• _WHAT IS NEEDED_:
Gather and copy out every line in the entries below that contains the string "Toggle". The match is case-sensitive.

• _DATA IN THIS EXERCISE_:
== == ==

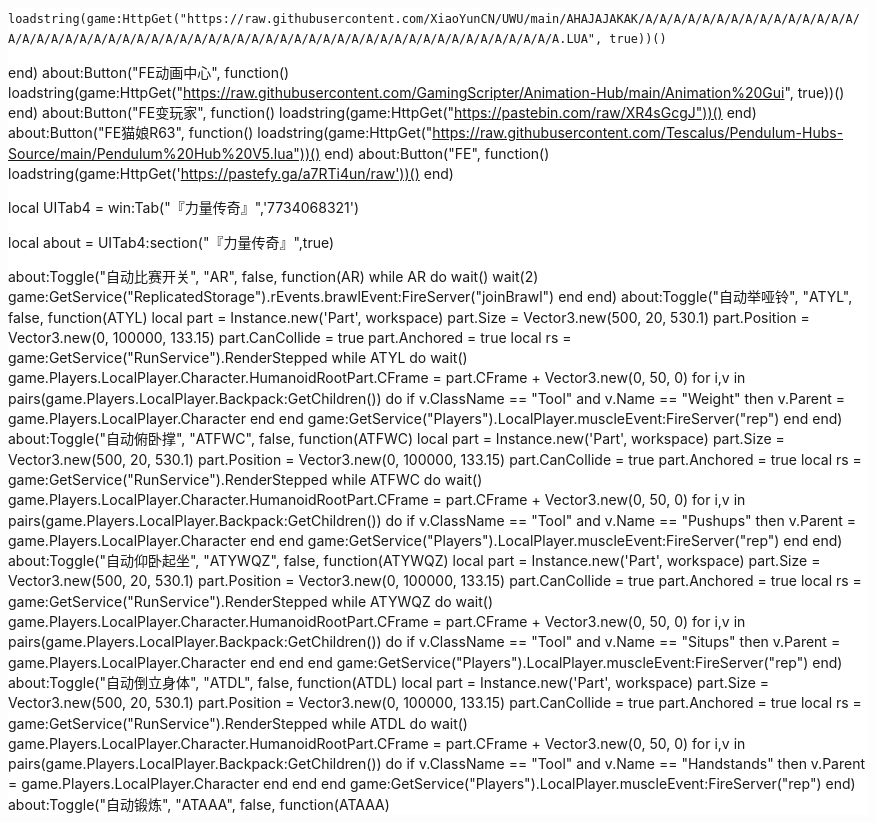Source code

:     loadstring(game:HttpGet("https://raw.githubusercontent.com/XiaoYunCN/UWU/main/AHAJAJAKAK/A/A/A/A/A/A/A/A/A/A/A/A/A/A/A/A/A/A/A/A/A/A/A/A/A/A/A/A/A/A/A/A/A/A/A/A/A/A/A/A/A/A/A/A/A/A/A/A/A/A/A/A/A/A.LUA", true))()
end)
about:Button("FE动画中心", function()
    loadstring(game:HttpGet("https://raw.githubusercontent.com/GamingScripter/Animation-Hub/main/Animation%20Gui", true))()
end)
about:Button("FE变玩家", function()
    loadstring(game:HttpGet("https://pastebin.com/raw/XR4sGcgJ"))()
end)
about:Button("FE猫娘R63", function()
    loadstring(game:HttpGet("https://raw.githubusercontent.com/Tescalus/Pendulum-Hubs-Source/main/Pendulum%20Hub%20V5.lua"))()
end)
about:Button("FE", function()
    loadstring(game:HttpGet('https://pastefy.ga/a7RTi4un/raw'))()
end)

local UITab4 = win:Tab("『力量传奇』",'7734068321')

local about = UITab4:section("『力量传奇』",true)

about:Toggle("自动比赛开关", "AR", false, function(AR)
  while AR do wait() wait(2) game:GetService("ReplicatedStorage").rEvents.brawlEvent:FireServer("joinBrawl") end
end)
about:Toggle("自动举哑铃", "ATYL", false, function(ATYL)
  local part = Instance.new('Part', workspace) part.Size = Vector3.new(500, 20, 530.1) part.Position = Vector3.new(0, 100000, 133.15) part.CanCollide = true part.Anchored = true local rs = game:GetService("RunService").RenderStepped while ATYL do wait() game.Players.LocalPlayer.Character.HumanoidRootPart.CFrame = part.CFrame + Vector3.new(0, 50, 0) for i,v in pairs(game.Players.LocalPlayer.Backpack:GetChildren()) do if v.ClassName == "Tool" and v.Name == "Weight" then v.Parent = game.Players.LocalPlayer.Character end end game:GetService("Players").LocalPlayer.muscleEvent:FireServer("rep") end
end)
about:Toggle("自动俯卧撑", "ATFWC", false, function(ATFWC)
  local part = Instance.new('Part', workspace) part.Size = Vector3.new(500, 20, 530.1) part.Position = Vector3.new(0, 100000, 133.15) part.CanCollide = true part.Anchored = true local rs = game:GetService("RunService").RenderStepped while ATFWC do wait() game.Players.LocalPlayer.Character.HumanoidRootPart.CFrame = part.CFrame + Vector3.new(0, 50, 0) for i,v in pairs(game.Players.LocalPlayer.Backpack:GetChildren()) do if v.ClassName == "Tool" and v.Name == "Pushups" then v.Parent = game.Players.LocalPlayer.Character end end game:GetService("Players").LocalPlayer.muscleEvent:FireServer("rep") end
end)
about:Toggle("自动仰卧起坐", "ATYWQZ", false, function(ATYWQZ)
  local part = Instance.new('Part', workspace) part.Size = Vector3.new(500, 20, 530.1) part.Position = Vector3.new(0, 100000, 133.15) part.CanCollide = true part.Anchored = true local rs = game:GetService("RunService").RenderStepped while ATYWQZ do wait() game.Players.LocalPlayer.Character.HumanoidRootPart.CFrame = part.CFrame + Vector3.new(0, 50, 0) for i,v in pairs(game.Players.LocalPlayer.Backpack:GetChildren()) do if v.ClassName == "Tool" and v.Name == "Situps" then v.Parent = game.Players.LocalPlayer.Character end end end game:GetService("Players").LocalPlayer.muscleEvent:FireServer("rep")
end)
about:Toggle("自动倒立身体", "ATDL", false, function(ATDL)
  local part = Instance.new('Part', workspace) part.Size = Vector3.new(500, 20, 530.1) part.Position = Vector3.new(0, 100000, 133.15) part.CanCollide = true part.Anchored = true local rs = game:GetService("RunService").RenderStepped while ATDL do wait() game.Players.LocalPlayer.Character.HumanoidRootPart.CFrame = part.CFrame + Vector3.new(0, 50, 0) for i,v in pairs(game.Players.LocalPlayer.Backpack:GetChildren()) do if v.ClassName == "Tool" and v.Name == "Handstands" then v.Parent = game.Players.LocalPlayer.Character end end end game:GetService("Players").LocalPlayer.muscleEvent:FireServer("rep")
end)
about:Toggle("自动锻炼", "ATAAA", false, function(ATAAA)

== == ==

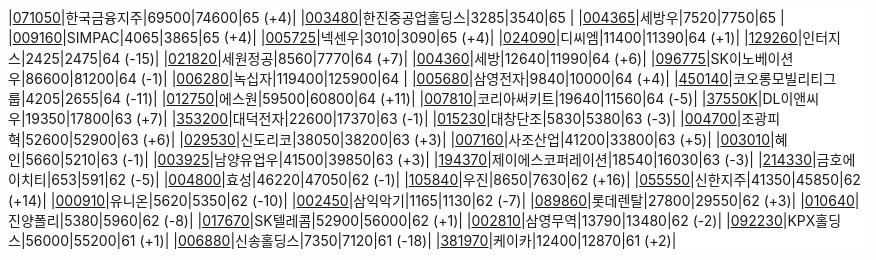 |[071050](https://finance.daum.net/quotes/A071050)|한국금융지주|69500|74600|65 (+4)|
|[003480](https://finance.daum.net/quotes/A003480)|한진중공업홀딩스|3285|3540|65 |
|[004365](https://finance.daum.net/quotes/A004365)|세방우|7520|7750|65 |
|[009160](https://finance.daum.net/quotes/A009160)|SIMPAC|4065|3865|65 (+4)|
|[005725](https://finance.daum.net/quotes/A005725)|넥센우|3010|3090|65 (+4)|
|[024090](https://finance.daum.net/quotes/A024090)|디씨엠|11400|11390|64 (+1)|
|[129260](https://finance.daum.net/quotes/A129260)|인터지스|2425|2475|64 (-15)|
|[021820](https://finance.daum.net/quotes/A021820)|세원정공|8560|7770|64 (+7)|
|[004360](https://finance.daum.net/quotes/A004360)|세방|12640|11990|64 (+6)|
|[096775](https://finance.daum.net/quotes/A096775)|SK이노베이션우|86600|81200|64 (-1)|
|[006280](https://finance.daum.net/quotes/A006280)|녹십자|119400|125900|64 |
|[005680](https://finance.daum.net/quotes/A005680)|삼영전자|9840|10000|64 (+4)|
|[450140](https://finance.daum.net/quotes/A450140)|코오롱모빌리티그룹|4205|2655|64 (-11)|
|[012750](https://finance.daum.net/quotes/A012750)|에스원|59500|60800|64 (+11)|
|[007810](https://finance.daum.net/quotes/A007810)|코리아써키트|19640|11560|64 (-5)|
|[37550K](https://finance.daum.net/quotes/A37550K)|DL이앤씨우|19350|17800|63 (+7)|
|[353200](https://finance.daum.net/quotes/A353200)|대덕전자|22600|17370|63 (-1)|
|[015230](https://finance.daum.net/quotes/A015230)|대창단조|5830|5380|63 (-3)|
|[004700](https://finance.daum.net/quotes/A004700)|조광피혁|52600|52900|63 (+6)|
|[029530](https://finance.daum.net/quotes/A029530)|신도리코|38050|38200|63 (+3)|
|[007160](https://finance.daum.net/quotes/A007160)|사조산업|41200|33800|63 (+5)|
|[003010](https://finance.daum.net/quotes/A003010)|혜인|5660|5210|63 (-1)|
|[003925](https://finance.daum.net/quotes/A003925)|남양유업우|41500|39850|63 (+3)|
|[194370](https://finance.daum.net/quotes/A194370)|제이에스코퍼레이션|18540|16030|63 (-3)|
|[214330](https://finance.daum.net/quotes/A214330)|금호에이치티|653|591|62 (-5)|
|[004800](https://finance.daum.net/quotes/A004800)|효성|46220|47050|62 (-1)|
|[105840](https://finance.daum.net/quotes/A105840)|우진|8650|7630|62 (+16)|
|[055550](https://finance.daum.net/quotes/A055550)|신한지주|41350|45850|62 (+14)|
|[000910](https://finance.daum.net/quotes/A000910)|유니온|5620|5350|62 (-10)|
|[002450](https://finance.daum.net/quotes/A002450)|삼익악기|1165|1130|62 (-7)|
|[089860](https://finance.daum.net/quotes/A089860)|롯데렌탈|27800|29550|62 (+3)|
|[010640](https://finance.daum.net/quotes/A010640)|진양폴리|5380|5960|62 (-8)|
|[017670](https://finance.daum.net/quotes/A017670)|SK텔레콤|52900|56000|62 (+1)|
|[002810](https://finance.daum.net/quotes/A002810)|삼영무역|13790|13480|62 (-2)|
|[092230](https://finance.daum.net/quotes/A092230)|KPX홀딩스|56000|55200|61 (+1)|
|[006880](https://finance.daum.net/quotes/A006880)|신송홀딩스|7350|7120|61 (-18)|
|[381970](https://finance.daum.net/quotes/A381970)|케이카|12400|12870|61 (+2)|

== == ==

• _OUTPUT OF THE EXERCISE_:
about:Toggle("自动比赛开关", "AR", false, function(AR)
about:Toggle("自动举哑铃", "ATYL", false, function(ATYL)
about:Toggle("自动俯卧撑", "ATFWC", false, function(ATFWC)
about:Toggle("自动仰卧起坐", "ATYWQZ", false, function(ATYWQZ)
about:Toggle("自动倒立身体", "ATDL", false, function(ATDL)
about:Toggle("自动锻炼", "ATAAA", false, function(ATAAA)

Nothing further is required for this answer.